In all cases, it is necessary to confirm that selected filter combinations are working as expected. This can be done by exciting one fluorochrome at a time while monitoring the emission being transmitted through all the other filter combinations. There should be no signal above background through any of the filter sets other than the one for the fluorochrome of interest .

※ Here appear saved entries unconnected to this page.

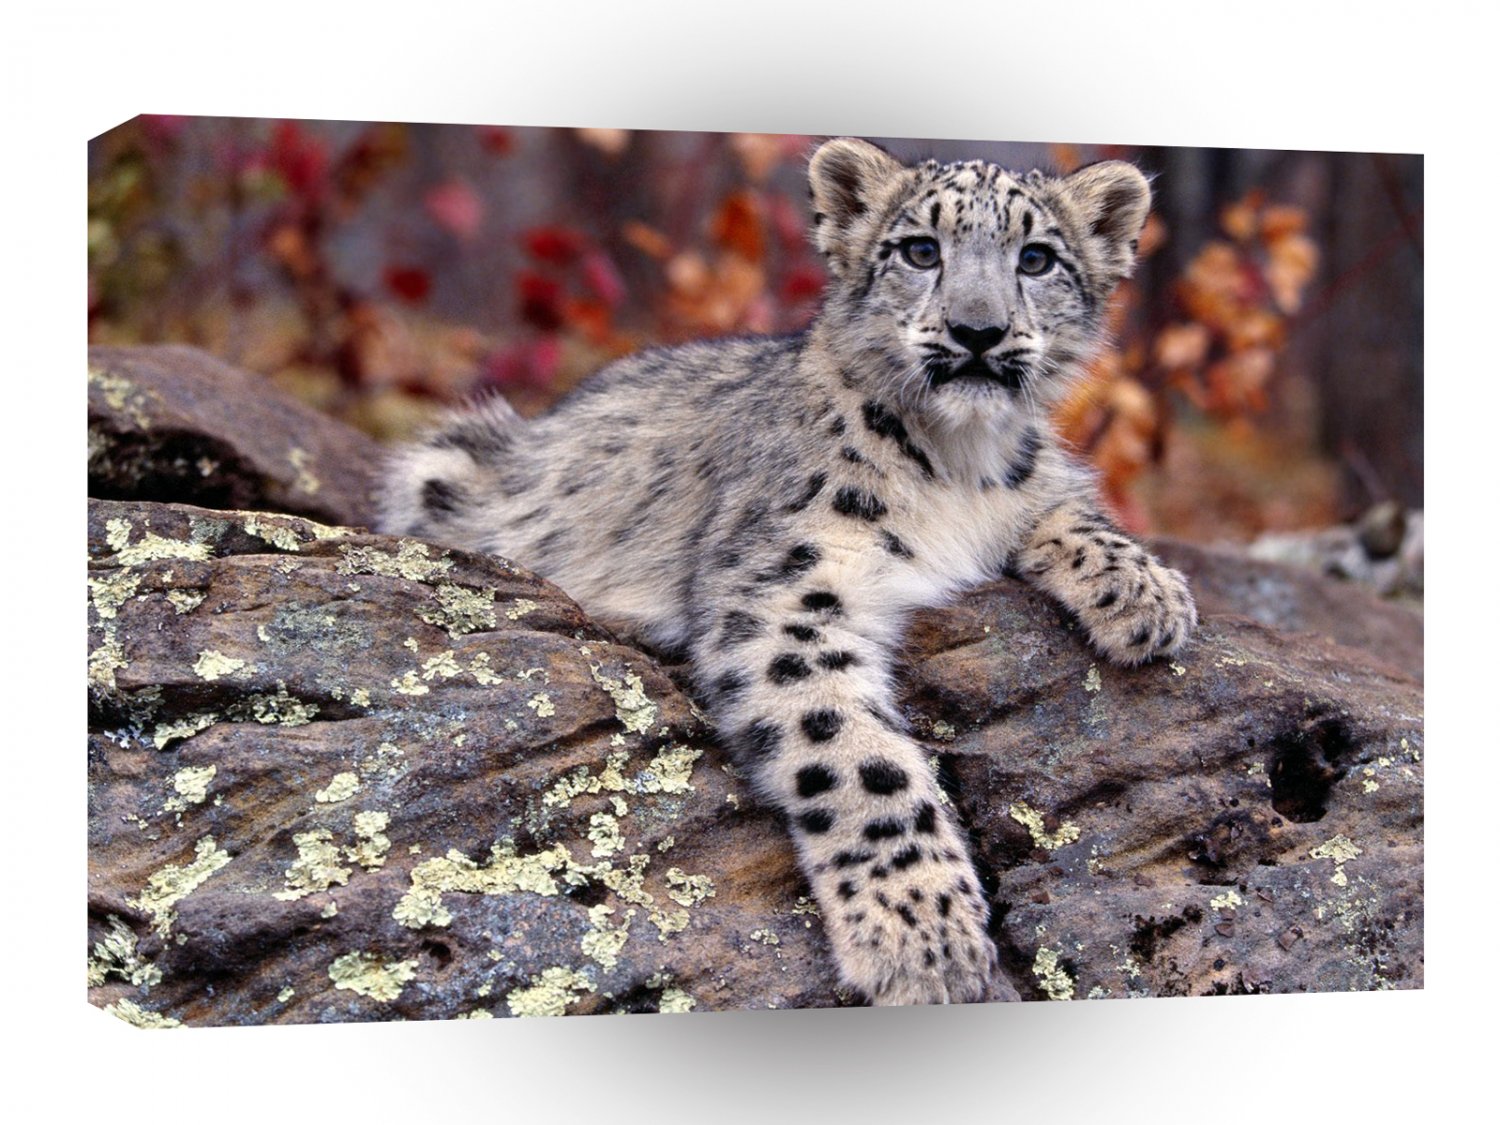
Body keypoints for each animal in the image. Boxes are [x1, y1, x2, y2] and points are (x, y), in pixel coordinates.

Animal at [378, 137, 1197, 1006]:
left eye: (1037, 258)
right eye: (920, 250)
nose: (978, 330)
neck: (957, 463)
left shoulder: (1031, 485)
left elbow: (1067, 504)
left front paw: (1147, 595)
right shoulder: (784, 592)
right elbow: (861, 762)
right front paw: (925, 937)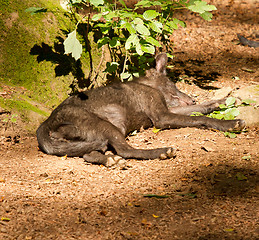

3.8 Optimizing the Fluorescent Signal

Because of a number of factors , the amount of light reaching the detector in a fluorescence microscope is relatively low. Even with very sensitive detectors, one still must insure that the signal strength is sufficiently high compared to background noise. Otherwise, you cannot be confident regarding the accuracy of what is detected. Throughout the remaining chapters of this book, we will discuss methods to increase the number of photons detected. This aspect of confocal microscopy cannot be overemphasized. “Photons are your friends, don’t abuse them!” should become your mantra. In order to maximize signal, it is imperative to carefully review the excitation and emission spectra of the selected fluorophore (s) and choose filters based on these spectra. It is cheaper in the long run to buy additional filters, if needed, than to misinterpret critical data because of sloppy microscopy. Once the correct filters are in place, additional key elements for maximizing signal strength include (1) properly aligning all elements of the excitation and emission pathways; (2) removal of dirt and other obstacles that would impede the flow of photons to the detector; (3) matching, as close as possible, the refractive indices of all parts of the imaging path, including the specimen so that photons are not lost due to refractive index mismatch; (4) minimizing loss of energy to competing processes (e.g., photobleaching) which decrease the fluorescence signal; and (5) using a high numerical aperture lens to collect as much of the emitted light as possible.